Because WordPress is "open-source," meaning its coding is open to the public, about 60,000 plug-ins have been developed for the content management system, according to HubSpot.com.

The Extendify founders raised venture funding from traditional venture investors and angel investors within the WordPress ecosystem, as well as from investors just outside of the ecosystem, Grabowski said.

Extendify's employees and contractors, who are distributed around the world, built the plug-in for web hosting companies that offer WordPress to business owners, such as GoDaddy and Bluehost, he said.

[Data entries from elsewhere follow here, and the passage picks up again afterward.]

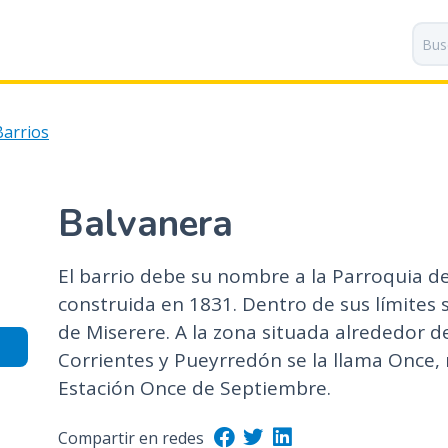
P
a
s
a
r
Barrios
a
l
c
o
Balvanera
n
t
El barrio debe su nombre a la Parroquia d
e
n
construida en 1831. Dentro de sus límites s
i
de Miserere. A la zona situada alrededor de
d
Corrientes y Pueyrredón se la llama Once,
o
Estación Once de Septiembre.
p
r
Compartir en redes
i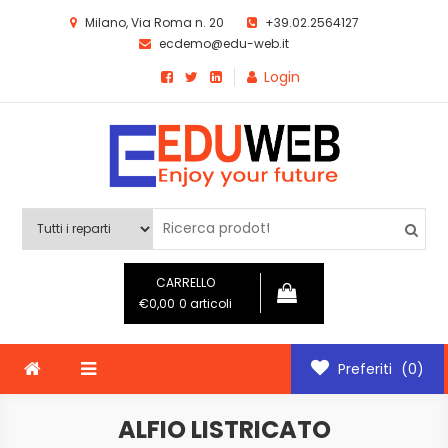
Skip
Milano, Via Roma n. 20
+39.02.2564127
to
ecdemo@edu-web.it
content
Login
ECDemo EDUWEB
Template ecommerce EDUWEB
CARRELLO
€0,00
0 articoli
Preferiti
(0)
ALFIO LISTRICATO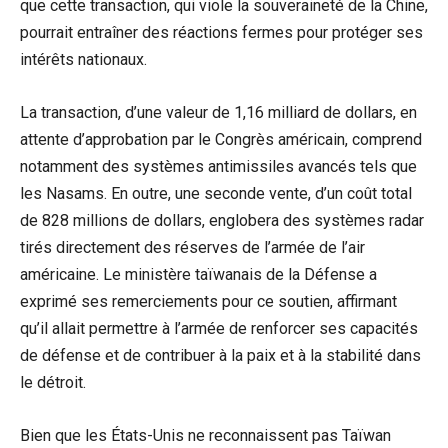
que cette transaction, qui viole la souveraineté de la Chine,
pourrait entraîner des réactions fermes pour protéger ses
intérêts nationaux.
La transaction, d’une valeur de 1,16 milliard de dollars, en
attente d’approbation par le Congrès américain, comprend
notamment des systèmes antimissiles avancés tels que
les Nasams. En outre, une seconde vente, d’un coût total
de 828 millions de dollars, englobera des systèmes radar
tirés directement des réserves de l’armée de l’air
américaine. Le ministère taïwanais de la Défense a
exprimé ses remerciements pour ce soutien, affirmant
qu’il allait permettre à l’armée de renforcer ses capacités
de défense et de contribuer à la paix et à la stabilité dans
le détroit.
Bien que les États-Unis ne reconnaissent pas Taïwan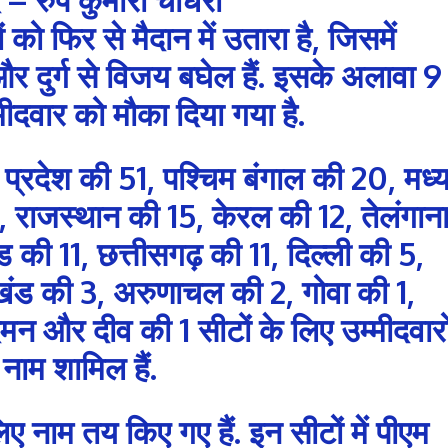
 को फिर से मैदान में उतारा है, जिसमें
 और दुर्ग से विजय बघेल हैं. इसके अलावा 9
मीदवार को मौका दिया गया है.
र प्रदेश की 51, पश्चिम बंगाल की 20, मध्
, राजस्थान की 15, केरल की 12, तेलंगान
की 11, छत्तीसगढ़ की 11, दिल्ली की 5,
ाखंड की 3, अरुणाचल की 2, गोवा की 1,
दमन और दीव की 1 सीटों के लिए उम्मीदवारो
 नाम शामिल हैं.
िए नाम तय किए गए हैं. इन सीटों में पीएम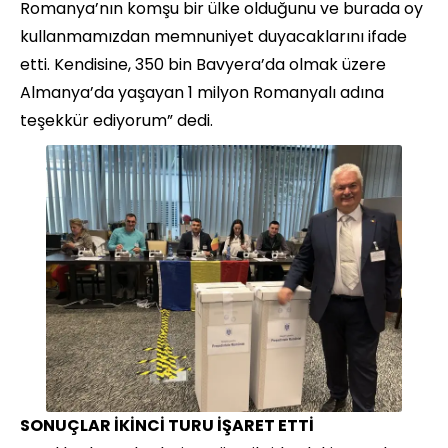
Romanya’nın komşu bir ülke olduğunu ve burada oy
kullanmamızdan memnuniyet duyacaklarını ifade
etti. Kendisine, 350 bin Bavyera’da olmak üzere
Almanya’da yaşayan 1 milyon Romanyalı adına
teşekkür ediyorum” dedi.
SONUÇLAR İKİNCİ TURU İŞARET ETTİ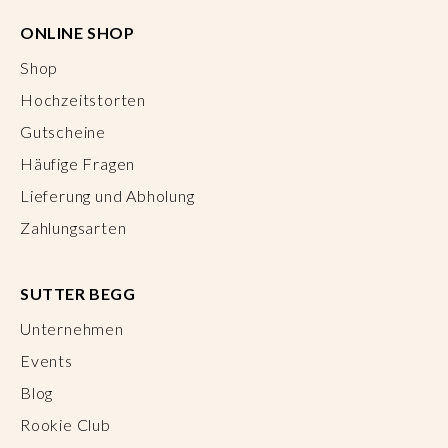
ONLINE SHOP
Shop
Hochzeitstorten
Gutscheine
Häufige Fragen
Lieferung und Abholung
Zahlungsarten
SUTTER BEGG
Unternehmen
Events
Blog
Rookie Club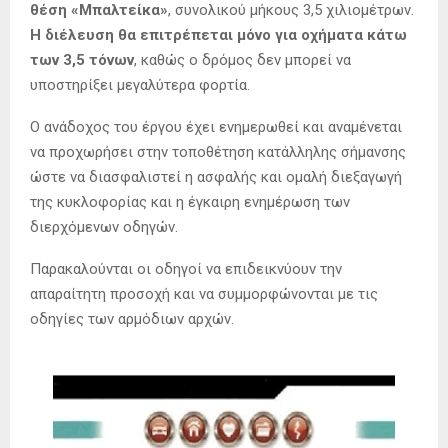
θέση «Μπαλτείκα»
, συνολικού μήκους 3,5 χιλιομέτρων.
Η διέλευση θα επιτρέπεται μόνο για οχήματα κάτω
των 3,5 τόνων
, καθώς ο δρόμος δεν μπορεί να
υποστηρίξει μεγαλύτερα φορτία.
Ο ανάδοχος του έργου έχει ενημερωθεί και αναμένεται
να προχωρήσει στην τοποθέτηση κατάλληλης σήμανσης
ώστε να διασφαλιστεί η ασφαλής και ομαλή διεξαγωγή
της κυκλοφορίας και η έγκαιρη ενημέρωση των
διερχόμενων οδηγών.
Παρακαλούνται οι οδηγοί να επιδεικνύουν την
απαραίτητη προσοχή και να συμμορφώνονται με τις
οδηγίες των αρμόδιων αρχών.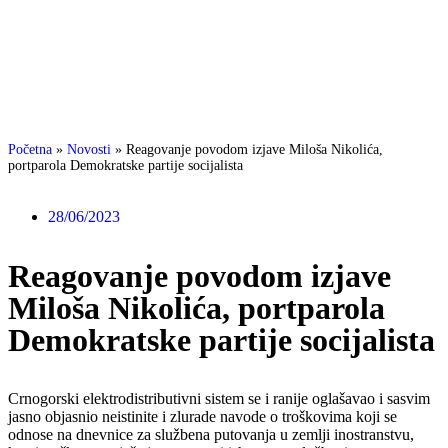
Početna
»
Novosti
»
Reagovanje povodom izjave Miloša Nikolića,
portparola Demokratske partije socijalista
28/06/2023
Reagovanje povodom izjave
Miloša Nikolića, portparola
Demokratske partije socijalista
Crnogorski elektrodistributivni sistem se i ranije oglašavao i sasvim
jasno objasnio neistinite i zlurade navode o troškovima koji se
odnose na dnevnice za službena putovanja u zemlji inostranstvu,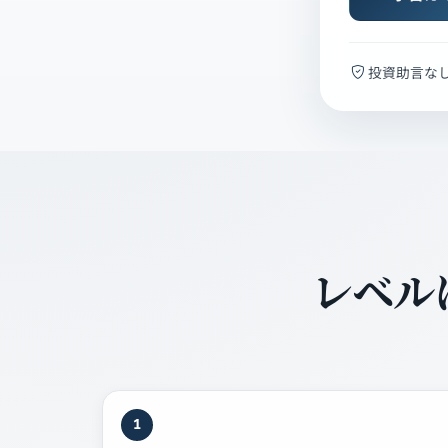
投資助言な
レベル
1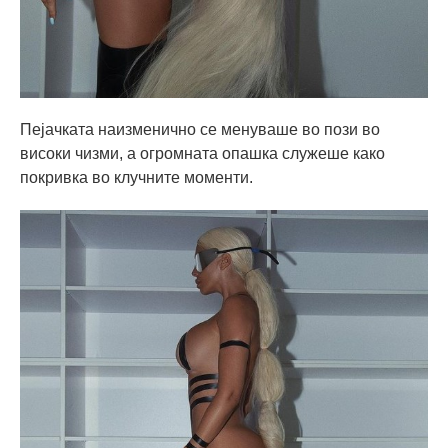
Пејачката наизменично се менуваше во пози во
високи чизми, а огромната опашка служеше како
покривка во клучните моменти.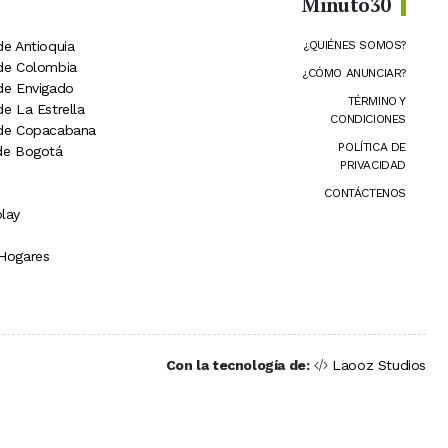
Minuto30
de Antioquia
¿QUIÉNES SOMOS?
 de Colombia
¿CÓMO ANUNCIAR?
 de Envigado
TÉRMINO Y
de La Estrella
CONDICIONES
 de Copacabana
POLÍTICA DE
 de Bogotá
PRIVACIDAD
CONTÁCTENOS
lay
 Hogares
Con la tecnología de:
Laooz Studios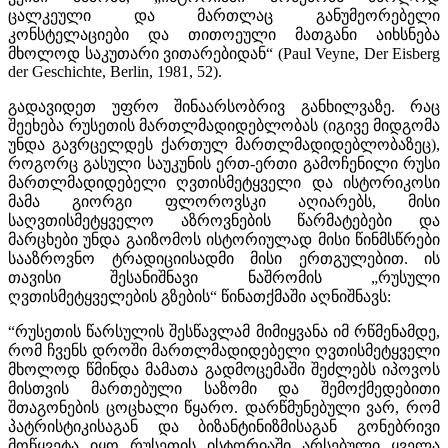
ცალკეული და მართლაც განუმეორებელი
კონსტელაციები და თითოეული მათგანი აიხსნება
მხოლოდ საკუთარი ვითარებიდან“ (Paul Veyne, Der Eisberg
der Geschichte, Berlin, 1981, 52).
გადავიდეთ უფრო შინაარსობრივ განხილვაზე. რაც
შეეხება რუსეთის მართლმადიდებლობას (იგივე მიდგომა
უნდა გავრცელდეს ქართულ მართლმადიდებლობაზეც),
როგორც გასული საუკუნის ერთ-ერთი გამოჩენილი რუსი
მართლმადიდებელი ღვთისმეტყველი და ისტორიკოსი
მამა გიორგი ფლოროვსკი აღიარებს, მისი
საღვთისმეტყველო აზროვნების წარმატებები და
მარცხები უნდა გაიზომოს ისტორიულად მისი წინმსწრები
სააზროვნო ტრადიციისადმი მისი ერთგულებით. ის
თავისი შესანიშნავი ნაშრომის „რუსული
ღვთისმეტყველების გზების“ წინათქმაში აღნიშნავს:
“რუსეთის წარსულის შესწავლამ მიმიყვანა იმ რწმენამდე,
რომ ჩვენს დროში მართლმადიდებელი ღვთისმეტყველი
მხოლოდ წმინდა მამათა გადმოცემაში შეძლებს იპოვოს
მისთვის მართებული საზომი და შემოქმედებითი
შთაგონების ცოცხალი წყარო. დარწმუნებული ვარ, რომ
პატრისტიკისაგან და ბიზანტინიზმისაგან გონებრივი
მოწყვეტა იყო რუსეთის ისტორიაში არსებული ყველა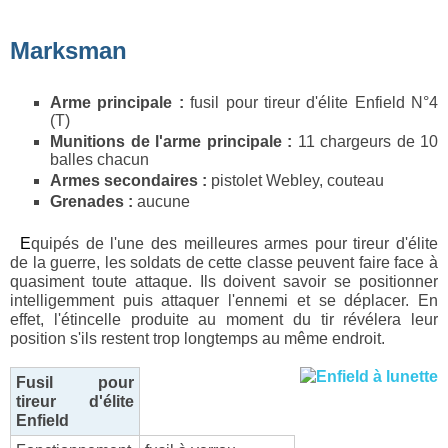
Marksman
Arme principale :
fusil pour tireur d'élite Enfield N°4
(T)
Munitions de l'arme principale :
11 chargeurs de 10
balles chacun
Armes secondaires :
pistolet Webley, couteau
Grenades :
aucune
Equipés de l'une des meilleures armes pour tireur d'élite
de la guerre, les soldats de cette classe peuvent faire face à
quasiment toute attaque. Ils doivent savoir se positionner
intelligemment puis attaquer l'ennemi et se déplacer. En
effet, l'étincelle produite au moment du tir révélera leur
position s'ils restent trop longtemps au même endroit.
Fusil pour
tireur d'élite
Enfield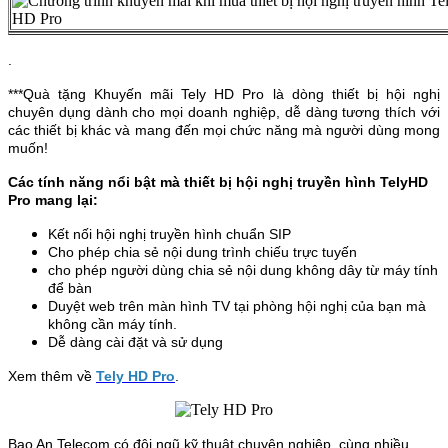
.
***Quà tặng Khuyến mãi Tely HD Pro là dòng thiết bị hội nghị
chuyên dụng dành cho mọi doanh nghiệp, dễ dàng tương thích với
các thiết bị khác và mang đến mọi chức năng mà người dùng mong
muốn!
Các tính năng nổi bật mà thiết bị hội nghị truyền hình TelyHD
Pro mang lại:
Kết nối hội nghị truyền hình chuẩn SIP
Cho phép c
hia sẻ nội dung trình chiếu trực tuyến
cho phép người dùng chia sẻ nội dung không dây từ máy tính
để bàn
Duyệt web trên màn hình TV tại phòng hội nghị của bạn mà
không cần máy tính.
Dễ dàng cài đặt và sử dụng
Xem thêm về
Tely HD Pro
.
Bao An Telecom có đội ngũ kỹ thuật chuyên nghiệp, cùng nhiều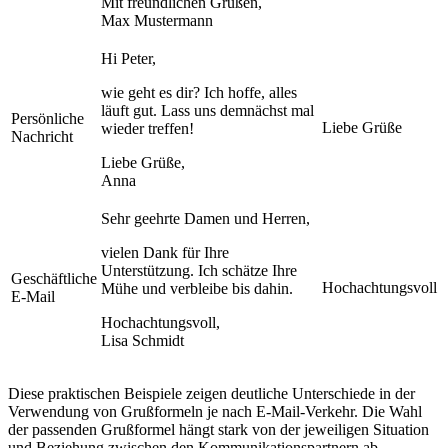
Mit freundlichen Grüßen,
Max Mustermann
Hi Peter,
wie geht es dir? Ich hoffe, alles
läuft gut. Lass uns demnächst mal
Persönliche
Liebe Grüße
wieder treffen!
Nachricht
Liebe Grüße,
Anna
Sehr geehrte Damen und Herren,
vielen Dank für Ihre
Unterstützung. Ich schätze Ihre
Geschäftliche
Hochachtungsvoll
Mühe und verbleibe bis dahin.
E-Mail
Hochachtungsvoll,
Lisa Schmidt
Diese praktischen Beispiele zeigen deutliche Unterschiede in der
Verwendung von Grußformeln je nach E-Mail-Verkehr. Die Wahl
der passenden Grußformel hängt stark von der jeweiligen Situation
und Beziehung zwischen den Kommunikationspartnern ab.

"We partner with a hosting company, and the hosting company installs Extendify on top of WordPress," Grabowski said.

When new users sign into WordPress at one of these partner hosts, Extendify asks them a series of questions about their industry, and their website goals and design preferences.

"And in a matter of 60 to 90 seconds, we create a website for them that's 90% ready to publish," Grabowski said. "From that point on, our tool lives with the user as they build their site."

Grabowski and his colleagues also are "investing heavily" in artificial intelligence that can enable the creation of websites, he said.

For instance, some users struggle with writing text for their websites. Grabowski and his colleagues are looking at integrating a chatbot such as ChatGPT with Extendify to generate website text, he said.